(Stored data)

--- START ---

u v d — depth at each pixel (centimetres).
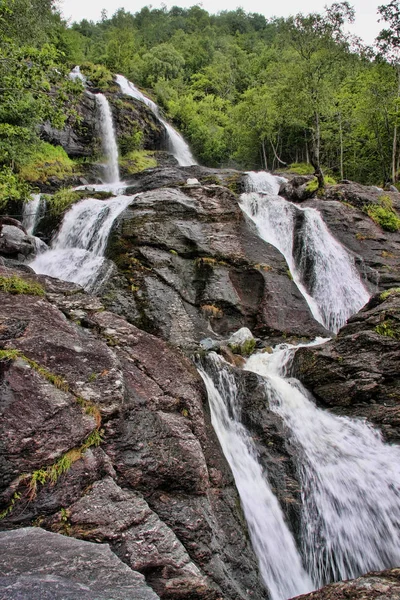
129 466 454
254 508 589
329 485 664
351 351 824
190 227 1250
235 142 4297
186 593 384
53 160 2445
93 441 439
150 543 395
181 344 962
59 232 1498
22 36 2041
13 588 223
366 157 3691
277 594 526
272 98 3086
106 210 1390
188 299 1109
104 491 416
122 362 573
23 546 288
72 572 254
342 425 755
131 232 1202
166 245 1189
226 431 668
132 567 372
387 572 435
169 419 538
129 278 1101
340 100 3225
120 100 3481
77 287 687
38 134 2347
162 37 8550
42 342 490
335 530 631
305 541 606
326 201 1755
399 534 650
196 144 4266
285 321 1138
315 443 718
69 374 473
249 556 498
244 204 1611
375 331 832
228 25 10156
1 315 513
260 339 1096
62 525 379
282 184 2125
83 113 2961
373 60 3572
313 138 2386
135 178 2450
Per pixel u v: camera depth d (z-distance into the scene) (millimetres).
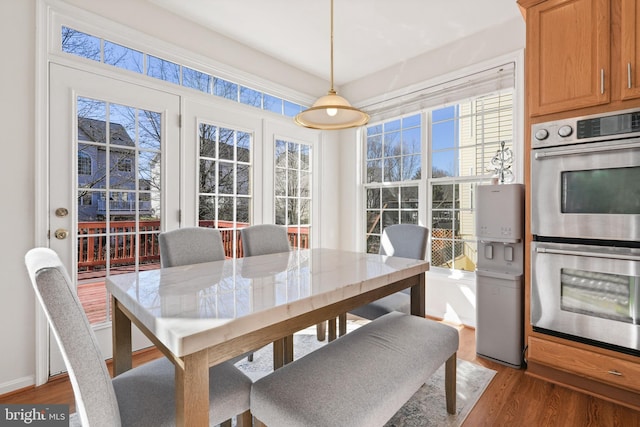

--- END ---

Brief: Would you provide an exact, picture-free copy of the data above?

Output of the task:
u v d — depth at each pixel (centimetres).
129 466 454
254 508 589
329 485 664
351 351 824
190 227 1250
235 142 4297
186 593 384
53 160 2445
93 441 439
150 543 395
181 344 962
59 232 1498
22 36 2041
13 588 223
366 157 3691
277 594 526
272 98 3086
106 210 1390
188 299 1109
104 491 416
122 362 573
23 546 288
72 572 254
342 425 755
131 232 1202
166 245 1189
226 431 668
132 567 372
387 572 435
169 419 538
129 278 1101
340 100 3225
120 100 3481
77 287 687
38 134 2347
162 37 8550
42 342 490
335 530 631
305 541 606
326 201 1755
399 534 650
196 144 4266
285 321 1138
315 443 718
69 374 473
249 556 498
244 204 1611
375 331 832
228 25 10156
1 315 513
260 339 1096
62 525 379
282 184 2125
83 113 2961
373 60 3572
313 138 2386
135 178 2450
Per pixel u v: camera depth d (z-distance into the scene) (millimetres).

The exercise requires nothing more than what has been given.